[EXTRACTED ENTRIES Boundary: Start]

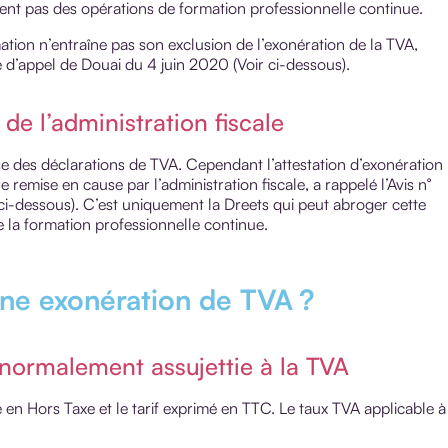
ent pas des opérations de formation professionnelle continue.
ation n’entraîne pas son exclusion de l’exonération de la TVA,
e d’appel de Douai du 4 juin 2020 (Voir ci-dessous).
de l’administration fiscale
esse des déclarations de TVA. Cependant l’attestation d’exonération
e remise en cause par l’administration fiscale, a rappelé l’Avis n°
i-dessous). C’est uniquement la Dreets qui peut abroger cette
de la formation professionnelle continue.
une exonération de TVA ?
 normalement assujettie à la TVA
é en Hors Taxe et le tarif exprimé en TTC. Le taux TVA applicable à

[EXTRACTED ENTRIES Boundary: End]
[EXTRACTED ENTRIES Boundary: Start]

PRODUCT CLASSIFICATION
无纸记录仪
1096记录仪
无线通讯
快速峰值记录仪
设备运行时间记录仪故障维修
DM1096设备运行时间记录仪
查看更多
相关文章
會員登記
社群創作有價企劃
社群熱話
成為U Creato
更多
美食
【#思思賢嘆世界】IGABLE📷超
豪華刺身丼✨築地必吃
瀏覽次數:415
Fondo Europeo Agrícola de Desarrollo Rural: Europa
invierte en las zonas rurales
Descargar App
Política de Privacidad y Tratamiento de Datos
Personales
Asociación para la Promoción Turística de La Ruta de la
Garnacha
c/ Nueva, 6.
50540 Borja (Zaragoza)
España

[EXTRACTED ENTRIES Boundary: End]

== EXERCISE OBJECTIVE ==
Reproduce word for word the lines from the one containing "ent pas des" to the one containing "normalement assujettie à la TVA", including both of those lines.

== EXERCISE OUTPUT ==
ent pas des opérations de formation professionnelle continue.
ation n’entraîne pas son exclusion de l’exonération de la TVA,
e d’appel de Douai du 4 juin 2020 (Voir ci-dessous).
de l’administration fiscale
esse des déclarations de TVA. Cependant l’attestation d’exonération
e remise en cause par l’administration fiscale, a rappelé l’Avis n°
i-dessous). C’est uniquement la Dreets qui peut abroger cette
de la formation professionnelle continue.
une exonération de TVA ?
 normalement assujettie à la TVA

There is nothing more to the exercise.